Histoire ecclésiastique - Eusèbe de Césarée

LIVRE VIII

CHAPITRE XIV
LA CONDUITE DES ENNEMIS DE LA RELIGION

[1] Son fils Maxence, qui possédait en même temps le pouvoir à Rome, commença à feindre d'avoir notre foi pour complaire au peuple des Romains et le flatter ; c'est pourquoi ses officiers reçurent l'ordre de s'abstenir de persécuter les Chrétiens. Avec les dehors de la religion, il parut l'emporter en bienveillance et surtout en douceur sur ceux qui étaient avant lui. [2] Cependant il ne se montra pas tel dans les actes qu'on avait espéré qu'il serait ; il en vint à toutes les scélératesses, ne laissa inaccomplie aucune souillure, aucune impudence, et s'adonna aux adultères et à toutes sortes de corruptions. Il séparait les maris de leurs femmes légitimes et, après avoir fait subir à celles-ci les derniers outrages, il les renvoyait ensuite à leurs époux ; il avait soin que ces entreprises ne s'adressassent pas à des gens obscurs et inconnus, mais c'était surtout avec ceux qui tenaient les premiers rangs dans l'assemblée du Sénat romain qu'il se conduisait d'une façon tout à fait ignoble. [3] Tous ses subordonnés, peuples et magistrats, illustres ou inconnus, étaient fatigués de cette terrible tyrannie ; ces gens-là ne bougeaient pas et portaient l'amère servitude ; il n'y avait cependant aucun changement dans la cruauté sanguinaire du tyran. Alors en effet, suivie moindre prétexte, il livrait le peuple à ses gardes pour un carnage, et faisait tuer une grande multitude de Romains en pleine ville, non point avec les lances ou les diverses armes des Scythes ou des barbares, mais avec celles de leurs concitoyens. [4] Quel fut le nombre de sénateurs qu'il fit périr dans le dessein de s'emparer de leurs biens, il n'est pas possible de l'évaluer ; de temps à autre pour des motifs imaginaires des milliers de gens étaient mis à mort. [5] L'excès des maux amena le despote à la magie ; en vue d'opérations magiques tantôt il faisait éventrer des femmes enceintes, tantôt il faisait fouiller les entrailles des nouveau-nés et égorger des lions ; puis il organisait d'abominables évocations de démons et une cérémonie pour conjurer la guerre. Par ces soins il avait toute espérance d'obtenir la victoire. [6] Tant que ce tyran régna à Rome, on ne saurait dire combien sa conduite rendit lâches ses sujets ; aussi bien alors il y régna aussi une extrême disette des aliments nécessaires et un dénuement tel qu'à Rome ni ailleurs nos contemporains n'en mentionnent point de pareil.

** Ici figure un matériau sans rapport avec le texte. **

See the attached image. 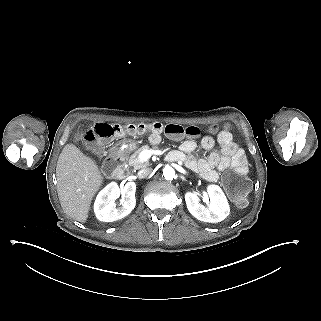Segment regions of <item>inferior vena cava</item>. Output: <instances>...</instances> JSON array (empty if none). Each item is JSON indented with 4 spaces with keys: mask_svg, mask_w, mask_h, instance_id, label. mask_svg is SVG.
I'll return each mask as SVG.
<instances>
[{
    "mask_svg": "<svg viewBox=\"0 0 321 321\" xmlns=\"http://www.w3.org/2000/svg\"><path fill=\"white\" fill-rule=\"evenodd\" d=\"M151 173H152V168H144L137 173V177L139 179H144L148 177Z\"/></svg>",
    "mask_w": 321,
    "mask_h": 321,
    "instance_id": "obj_1",
    "label": "inferior vena cava"
}]
</instances>
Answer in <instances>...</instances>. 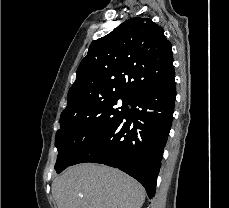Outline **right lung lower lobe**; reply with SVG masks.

[7] Le tyran de l'Orient, Maximin, faisait alliance en secret avec celui de Rome, comme avec un frère en méchanceté ; il eut soin de le cacher pendant longtemps ; mais il fut découvert dans la suite et subit un juste châtiment. [8] On pouvait admirer comment celui-ci encore avait des traits de parenté et de fraternité avec le tyran de Rome ; il avait même sur lui l'avantage, en ce qui concerne la malice, et le prix de la victoire pour la perversité. Les principaux sorciers et magiciens en effet obtenaient auprès de lui le rang le plus élevé ; pour lui il était poltron au plus haut point et sa crainte des démons était très grande ; une erreur au sujet des idoles ou des démons était pour lui chose grave ; sans devins et sans oracles, il était pour ainsi dire incapable d'oser rien remuer même du bout du doigt.

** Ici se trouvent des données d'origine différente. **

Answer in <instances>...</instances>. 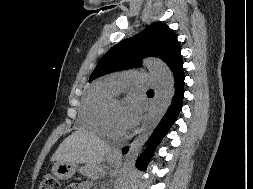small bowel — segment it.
Returning <instances> with one entry per match:
<instances>
[{"label": "small bowel", "mask_w": 253, "mask_h": 189, "mask_svg": "<svg viewBox=\"0 0 253 189\" xmlns=\"http://www.w3.org/2000/svg\"><path fill=\"white\" fill-rule=\"evenodd\" d=\"M69 189H89V185L87 183L74 184L71 185Z\"/></svg>", "instance_id": "obj_1"}]
</instances>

[9] C'est pour cela qu'il s'appliquait à nous persécuter avec plus de violence et de fréquence que ceux d'auparavant. Il ordonnait d'ériger des temples dans chaque ville et de rebâtir avec diligence les sanctuaires que la vétusté avait détruits. Il établissait des prêtres d'idoles en chaque localité et ville, et au-dessus d'eux comme grand-prêtre pour chaque province, un des magistrats qui s'était le plus brillamment distingué dans toutes les charges, et il lui donnait une escorte militaire et des gardes. Il n'hésita pas non plus à combler tous les sorciers de gouvernements et des plus grands privilèges, comme s'ils étaient des gens religieux et amis des dieux. [10] Parti de là, il se mit à affliger et à pressurer nombre de villes et de pays et les provinces entières qui étaient sous son autorité, par des exactions d'or, d'argent, de richesses immenses, par de très dures inculpations et toutes sortes d'autres injustices. Il dépouillait les riches des biens accumulés par leurs ancêtres puis il comblait de richesses et accablait d'argent les flatteurs de son entourage. [11] L'excès de vin et l'ivresse étaient portés par lui à un tel point, que pendant qu'il était à boire, il était frappé de démence et perdait la raison ; sous l'action du vin, il ordonnait des choses que le lendemain, de sang-froid, il regrettait. Il ne laissait personne le dépasser en crapule et en débauche, et il s'était établi lui-même maître de vice pour ceux qui étaient autour de lui, chefs et subordonnés ; il introduisit la mollesse dans l'armée par toutes sortes de jouissances et d'indiscipline ; il encourageait par ses pilleries et sa cupidité les gouverneurs et les chefs militaires à se conduire à l'égard de leurs inférieurs, presque comme des gens associés à sa tyrannie.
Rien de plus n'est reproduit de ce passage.